DATA ROWS →
.....

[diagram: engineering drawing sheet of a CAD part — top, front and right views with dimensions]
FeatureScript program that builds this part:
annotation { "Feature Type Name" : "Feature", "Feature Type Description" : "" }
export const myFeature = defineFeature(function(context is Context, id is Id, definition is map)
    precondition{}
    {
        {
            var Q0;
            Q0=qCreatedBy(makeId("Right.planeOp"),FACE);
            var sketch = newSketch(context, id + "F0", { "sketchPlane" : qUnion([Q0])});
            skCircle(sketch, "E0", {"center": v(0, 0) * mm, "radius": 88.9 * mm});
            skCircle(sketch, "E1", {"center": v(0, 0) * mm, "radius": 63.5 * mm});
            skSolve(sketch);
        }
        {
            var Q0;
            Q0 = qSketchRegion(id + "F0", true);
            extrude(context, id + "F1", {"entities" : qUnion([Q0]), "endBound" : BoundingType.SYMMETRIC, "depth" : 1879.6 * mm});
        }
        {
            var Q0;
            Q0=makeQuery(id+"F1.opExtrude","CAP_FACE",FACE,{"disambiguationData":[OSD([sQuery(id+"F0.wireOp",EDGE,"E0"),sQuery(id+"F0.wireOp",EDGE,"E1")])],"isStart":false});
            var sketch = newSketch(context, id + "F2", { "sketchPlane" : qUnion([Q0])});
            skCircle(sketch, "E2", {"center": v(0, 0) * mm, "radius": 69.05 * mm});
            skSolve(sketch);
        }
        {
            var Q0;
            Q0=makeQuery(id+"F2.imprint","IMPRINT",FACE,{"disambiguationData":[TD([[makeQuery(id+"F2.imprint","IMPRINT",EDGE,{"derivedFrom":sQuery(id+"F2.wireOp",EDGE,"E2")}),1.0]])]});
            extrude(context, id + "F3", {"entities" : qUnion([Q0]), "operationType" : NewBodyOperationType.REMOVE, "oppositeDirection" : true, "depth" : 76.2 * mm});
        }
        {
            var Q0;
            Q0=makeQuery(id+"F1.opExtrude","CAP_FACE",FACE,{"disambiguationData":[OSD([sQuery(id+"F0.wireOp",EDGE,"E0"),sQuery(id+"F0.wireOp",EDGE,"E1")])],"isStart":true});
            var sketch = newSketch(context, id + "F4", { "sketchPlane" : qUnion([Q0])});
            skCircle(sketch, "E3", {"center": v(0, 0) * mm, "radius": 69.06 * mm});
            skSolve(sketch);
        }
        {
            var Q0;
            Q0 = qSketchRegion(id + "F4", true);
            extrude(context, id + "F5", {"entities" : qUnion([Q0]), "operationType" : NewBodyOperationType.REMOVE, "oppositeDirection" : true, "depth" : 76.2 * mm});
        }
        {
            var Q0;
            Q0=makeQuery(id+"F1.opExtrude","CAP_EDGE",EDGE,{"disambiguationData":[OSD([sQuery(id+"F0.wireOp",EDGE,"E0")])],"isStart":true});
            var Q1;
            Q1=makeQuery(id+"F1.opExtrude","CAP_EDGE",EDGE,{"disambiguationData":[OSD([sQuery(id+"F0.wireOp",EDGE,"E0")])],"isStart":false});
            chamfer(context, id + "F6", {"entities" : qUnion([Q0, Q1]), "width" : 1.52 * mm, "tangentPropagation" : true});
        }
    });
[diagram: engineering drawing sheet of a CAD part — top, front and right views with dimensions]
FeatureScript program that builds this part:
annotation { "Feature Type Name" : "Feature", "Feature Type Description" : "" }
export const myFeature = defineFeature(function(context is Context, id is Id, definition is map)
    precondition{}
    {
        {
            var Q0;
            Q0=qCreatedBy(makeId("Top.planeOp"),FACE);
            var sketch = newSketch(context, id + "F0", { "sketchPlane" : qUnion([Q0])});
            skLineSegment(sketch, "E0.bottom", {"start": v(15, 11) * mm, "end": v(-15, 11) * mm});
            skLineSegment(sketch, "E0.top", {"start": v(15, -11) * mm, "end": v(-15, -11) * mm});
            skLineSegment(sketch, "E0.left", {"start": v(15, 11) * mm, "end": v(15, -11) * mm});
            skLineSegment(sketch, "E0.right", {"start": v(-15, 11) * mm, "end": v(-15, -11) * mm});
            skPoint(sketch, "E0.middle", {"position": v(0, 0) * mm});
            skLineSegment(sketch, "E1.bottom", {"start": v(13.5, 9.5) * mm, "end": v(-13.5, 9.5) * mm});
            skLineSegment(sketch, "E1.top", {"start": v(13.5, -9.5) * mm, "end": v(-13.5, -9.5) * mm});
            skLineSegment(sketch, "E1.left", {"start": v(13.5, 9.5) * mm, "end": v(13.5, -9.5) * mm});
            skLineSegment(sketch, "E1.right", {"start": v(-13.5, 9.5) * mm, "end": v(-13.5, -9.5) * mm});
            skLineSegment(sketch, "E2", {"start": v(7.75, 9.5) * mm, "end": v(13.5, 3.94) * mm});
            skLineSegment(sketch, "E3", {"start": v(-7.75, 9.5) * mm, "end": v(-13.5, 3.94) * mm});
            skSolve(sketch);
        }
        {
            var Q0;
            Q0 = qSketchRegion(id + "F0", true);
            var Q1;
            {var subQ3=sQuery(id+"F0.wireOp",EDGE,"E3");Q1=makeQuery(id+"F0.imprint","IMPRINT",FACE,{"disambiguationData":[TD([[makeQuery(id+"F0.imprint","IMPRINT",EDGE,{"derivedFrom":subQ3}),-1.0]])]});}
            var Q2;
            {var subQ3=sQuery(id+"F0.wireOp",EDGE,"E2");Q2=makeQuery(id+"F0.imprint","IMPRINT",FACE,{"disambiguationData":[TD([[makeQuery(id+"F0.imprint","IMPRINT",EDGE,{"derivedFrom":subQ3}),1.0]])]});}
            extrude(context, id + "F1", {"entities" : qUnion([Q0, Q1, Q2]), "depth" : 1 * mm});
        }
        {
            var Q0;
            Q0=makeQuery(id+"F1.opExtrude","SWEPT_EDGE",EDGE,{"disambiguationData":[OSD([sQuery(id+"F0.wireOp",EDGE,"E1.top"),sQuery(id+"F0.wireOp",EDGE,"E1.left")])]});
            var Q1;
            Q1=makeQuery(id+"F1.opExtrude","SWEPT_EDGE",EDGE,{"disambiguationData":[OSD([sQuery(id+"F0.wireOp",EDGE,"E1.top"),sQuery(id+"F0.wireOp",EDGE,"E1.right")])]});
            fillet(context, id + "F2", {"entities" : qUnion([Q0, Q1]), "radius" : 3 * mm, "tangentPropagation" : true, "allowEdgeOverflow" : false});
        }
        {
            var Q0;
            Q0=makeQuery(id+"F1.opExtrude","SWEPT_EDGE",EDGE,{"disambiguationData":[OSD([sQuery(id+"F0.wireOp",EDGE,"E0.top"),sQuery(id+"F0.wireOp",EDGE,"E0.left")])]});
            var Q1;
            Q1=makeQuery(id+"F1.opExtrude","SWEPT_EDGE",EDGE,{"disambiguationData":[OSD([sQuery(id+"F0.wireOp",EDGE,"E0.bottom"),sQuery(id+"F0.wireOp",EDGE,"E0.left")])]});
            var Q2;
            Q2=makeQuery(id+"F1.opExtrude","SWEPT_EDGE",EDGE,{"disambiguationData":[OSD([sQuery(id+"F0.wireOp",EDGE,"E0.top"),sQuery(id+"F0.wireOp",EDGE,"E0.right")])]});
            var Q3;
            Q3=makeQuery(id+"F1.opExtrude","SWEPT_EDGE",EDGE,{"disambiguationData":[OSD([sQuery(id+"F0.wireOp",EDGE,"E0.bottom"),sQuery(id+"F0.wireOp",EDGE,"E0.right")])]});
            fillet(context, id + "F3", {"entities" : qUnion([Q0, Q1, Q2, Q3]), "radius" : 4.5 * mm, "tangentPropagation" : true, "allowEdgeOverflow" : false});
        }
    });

.....

GIVEN EXERCISE → How many lines in the rows above contain the string "sketchPlane"? Case must match. Reply with the number only.

WRITTEN SOLUTION → 4